The Low-FODMAP Diet and Health

The fermentation of FODMAPS in the large intestine produces gas, which can lead to flatulence, borborygmus – rumbling and gurgling in the intestines and bloating. They also draw water into the large bowel, which can lead to diarrhea. By reducing the amount of these short-chain carbohydrates, a low-FODMAP diet essentially reduces gastrointestinal symptoms that may be exacerbated by certain foods. While the research on low-FODMAP diets is emerging, initial studies and reviews suggest that restricting FODMAPs reduces “functional gut symptoms,” and that even a short-term restriction seems to have a lasting effect after FODMAP-containing foods are re-introduced into the diet.

I Have Some of Those IBS and IBD symptoms. Should I Go on a Low-FODMAP Diet?
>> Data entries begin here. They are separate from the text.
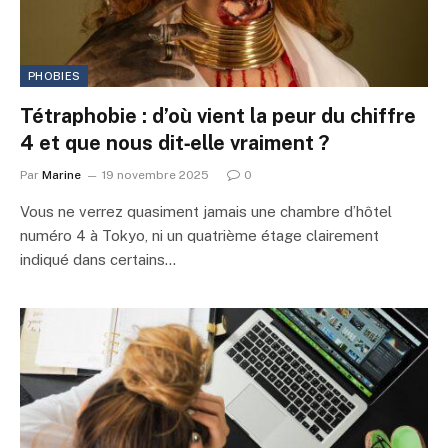
PHOBIES
Tétraphobie : d’où vient la peur du chiffre
4 et que nous dit‑elle vraiment ?
Par
Marine
19 novembre 2025
0
Vous ne verrez quasiment jamais une chambre d’hôtel
numéro 4 à Tokyo, ni un quatrième étage clairement
indiqué dans certains…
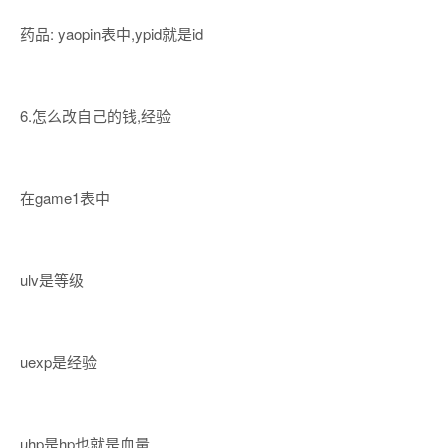
药品: yaopin表中,ypid就是id
6.怎么改自己的钱,经验
在game1表中
ulv是等级
uexp是经验
uhp是hp也就是血量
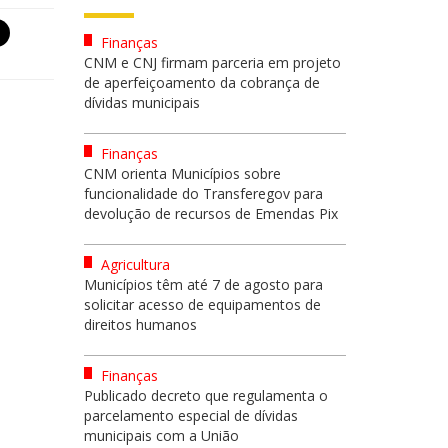
Finanças
CNM e CNJ firmam parceria em projeto
de aperfeiçoamento da cobrança de
dívidas municipais
Finanças
CNM orienta Municípios sobre
funcionalidade do Transferegov para
devolução de recursos de Emendas Pix
Agricultura
Municípios têm até 7 de agosto para
solicitar acesso de equipamentos de
direitos humanos
Finanças
Publicado decreto que regulamenta o
parcelamento especial de dívidas
municipais com a União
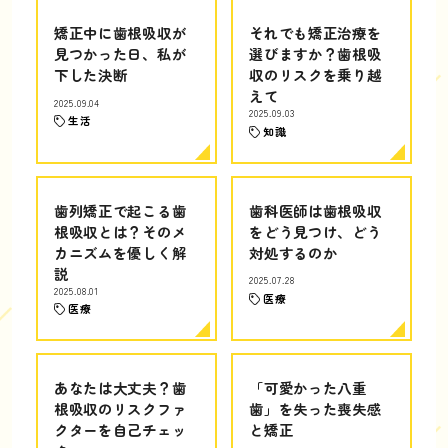
矯正中に歯根吸収が
それでも矯正治療を
見つかった日、私が
選びますか？歯根吸
下した決断
収のリスクを乗り越
えて
2025.09.04
2025.09.03
生活
知識
歯列矯正で起こる歯
歯科医師は歯根吸収
根吸収とは？そのメ
をどう見つけ、どう
カニズムを優しく解
対処するのか
説
2025.07.28
2025.08.01
医療
医療
あなたは大丈夫？歯
「可愛かった八重
根吸収のリスクファ
歯」を失った喪失感
クターを自己チェッ
と矯正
IBS and IBD diagnoses should only be made by a medical practitioner. A low-FODMAP diet is very restrictive, can be challenging to follow and may result in dietary insufficiencies if followed for too long. Monash University in Australia – where the diet was developed, recommends starting this diet with the assistance of a registered dietitian.

The Bottom Line

The low-FODMAP diet may be in the news more often these days but that does not mean it is an appropriate or safe diet for everyone. Low-FODMAP diets are specific diets meant for a specific population to follow for a short time. There are plenty of eating plans and tools out there meant for healthy adults, whatever your health goal may be.